Over the years, I tried to keep in touch with anyone who knew anything about it. The boards were stored in a closet at school, and for a period of time they lay wrapped up under Eddie Perten’s bed in Washington Heights. There were periodic rumors about him shopping it around to get it printed. Life intervened and I lost track of it. Thirty-something years later, members of the Class of ’73 started to track each other down. The first “real” reunion happened in 2007, and again the key question was, “Can we get the yearbook printed?” It wasn’t until the next reunion that we truly started to wonder if we could actually get our yearbook printed and it was then that the Class of ’73 came together to make it happen.

Joe Notovitz got his hands on the boards. He and Laurie “Missy Moss” Fried took on the task. Lori Halpern-Miroddi, Jackie Hoffman-Chin, and others joined in. A renewed collection of images from alumni started pouring in. A website/blog for the Class of ’73 appeared. I got calls about identifying people, and if I could provide input on the original plans. Suddenly, the Lost Yearbook seemed as though it might actually become a reality.
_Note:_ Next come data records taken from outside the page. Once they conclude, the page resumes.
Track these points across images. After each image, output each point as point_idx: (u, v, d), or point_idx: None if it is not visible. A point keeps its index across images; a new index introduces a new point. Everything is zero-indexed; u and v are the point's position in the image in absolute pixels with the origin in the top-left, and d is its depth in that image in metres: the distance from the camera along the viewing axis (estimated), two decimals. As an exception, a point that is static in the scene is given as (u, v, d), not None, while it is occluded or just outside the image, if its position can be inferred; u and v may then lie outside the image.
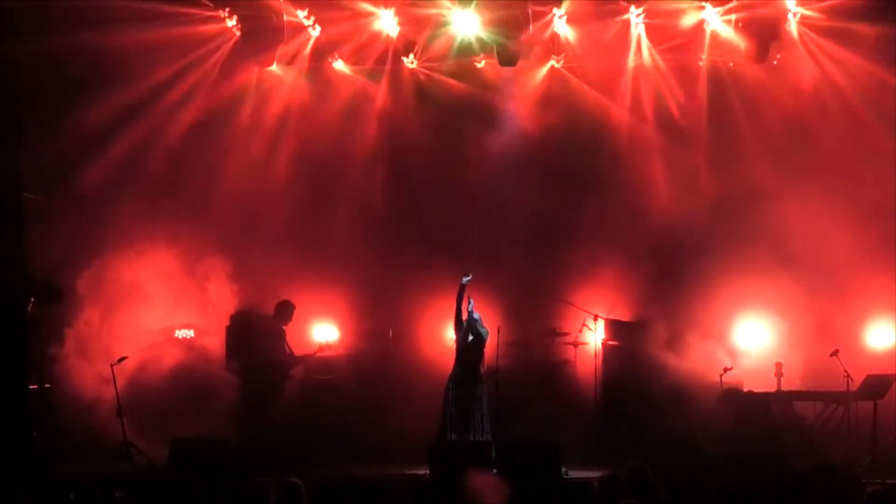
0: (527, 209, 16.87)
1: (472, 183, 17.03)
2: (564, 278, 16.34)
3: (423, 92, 16.96)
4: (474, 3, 15.48)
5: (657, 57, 16.34)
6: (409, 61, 16.74)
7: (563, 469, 13.55)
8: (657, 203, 16.53)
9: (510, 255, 16.43)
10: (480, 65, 16.74)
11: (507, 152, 17.03)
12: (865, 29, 15.28)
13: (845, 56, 15.78)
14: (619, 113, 16.76)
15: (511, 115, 17.09)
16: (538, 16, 15.77)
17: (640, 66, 16.51)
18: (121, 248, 15.69)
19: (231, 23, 15.93)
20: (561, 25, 16.03)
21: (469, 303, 14.32)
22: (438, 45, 16.29)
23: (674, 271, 16.25)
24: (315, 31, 16.20)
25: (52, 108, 15.57)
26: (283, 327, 15.48)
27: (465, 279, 14.21)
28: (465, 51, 16.22)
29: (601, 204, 16.71)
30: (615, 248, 16.31)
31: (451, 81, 16.95)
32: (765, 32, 15.52)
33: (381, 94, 16.98)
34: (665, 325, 15.63)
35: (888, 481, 13.00)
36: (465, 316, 14.30)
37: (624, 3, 15.71)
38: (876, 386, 14.73)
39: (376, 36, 16.34)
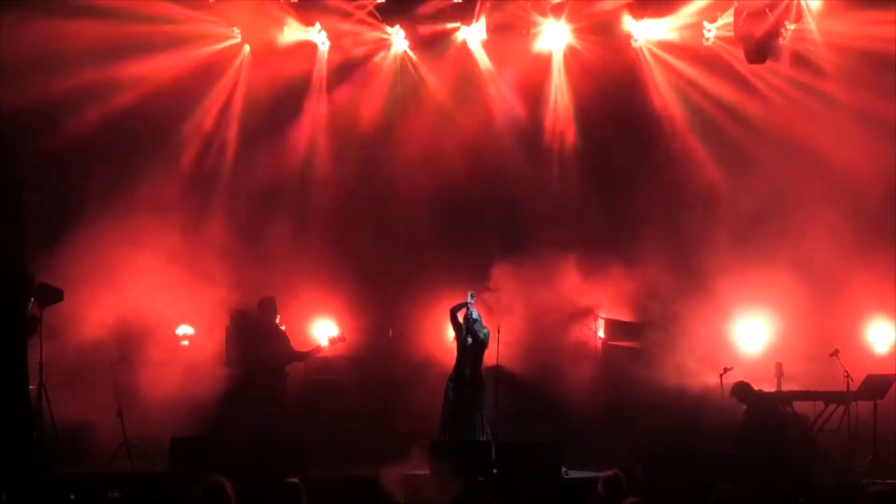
0: (526, 209, 16.90)
1: (472, 181, 17.04)
2: (564, 278, 16.33)
3: (425, 93, 16.97)
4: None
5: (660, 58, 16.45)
6: (411, 64, 16.75)
7: (563, 469, 13.56)
8: (657, 203, 16.56)
9: (510, 255, 16.42)
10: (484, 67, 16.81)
11: (510, 151, 17.07)
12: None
13: (845, 55, 15.80)
14: (619, 115, 16.78)
15: (513, 115, 17.11)
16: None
17: (641, 69, 16.57)
18: (121, 247, 15.66)
19: (235, 31, 15.96)
20: (561, 36, 16.15)
21: (470, 298, 14.35)
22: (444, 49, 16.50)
23: (673, 271, 16.25)
24: (319, 37, 16.27)
25: (55, 110, 15.59)
26: (282, 326, 15.49)
27: (469, 299, 14.28)
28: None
29: (602, 205, 16.74)
30: (615, 248, 16.32)
31: (455, 84, 16.95)
32: (764, 35, 15.52)
33: (384, 96, 16.99)
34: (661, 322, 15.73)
35: (888, 481, 13.01)
36: (461, 320, 14.39)
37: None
38: (876, 386, 14.74)
39: (380, 44, 16.41)
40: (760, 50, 15.68)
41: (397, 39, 16.48)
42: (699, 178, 16.49)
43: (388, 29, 16.36)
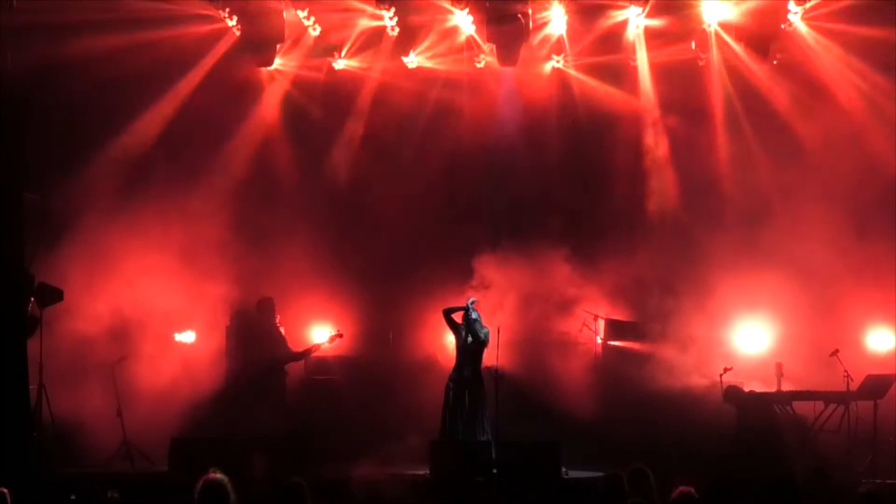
0: (527, 209, 16.91)
1: (471, 181, 17.06)
2: (558, 275, 16.34)
3: (424, 92, 16.95)
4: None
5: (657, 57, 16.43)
6: (410, 60, 16.69)
7: (563, 469, 13.56)
8: (655, 200, 16.57)
9: (510, 255, 16.42)
10: (480, 65, 16.74)
11: (508, 151, 17.07)
12: (865, 31, 15.31)
13: (845, 59, 15.76)
14: (620, 116, 16.78)
15: (512, 114, 17.11)
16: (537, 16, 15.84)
17: (641, 68, 16.55)
18: (121, 246, 15.65)
19: (231, 23, 15.91)
20: (560, 26, 16.08)
21: (470, 304, 14.39)
22: (440, 45, 16.39)
23: (675, 271, 16.25)
24: (315, 31, 16.24)
25: (53, 109, 15.59)
26: (281, 327, 15.50)
27: (469, 302, 14.34)
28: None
29: (601, 205, 16.76)
30: (616, 249, 16.32)
31: (453, 80, 16.93)
32: (765, 32, 15.49)
33: (380, 93, 16.97)
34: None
35: (888, 481, 13.02)
36: (459, 321, 14.42)
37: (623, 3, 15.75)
38: (876, 386, 14.73)
39: (377, 35, 16.36)
40: (763, 44, 15.62)
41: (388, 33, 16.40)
42: (699, 176, 16.50)
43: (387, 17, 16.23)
This resurrection is important. It validates us, it records us, and like the handprints on the cave walls at Lascaux (I guess I DID pay attention in Art History.), it tells people that we were here. It came at a time in our lives when people started to seek out old school friends in an act of introspection because our children had begun to graduate and receive their high school yearbooks. It came at a time when we realized that there was no more High School of Art and Design.

To all who helped make our yearbook a reality, thank you. You didn’t just bring back the Lost Yearbook, but you brought back the spirit of the Class of ’73.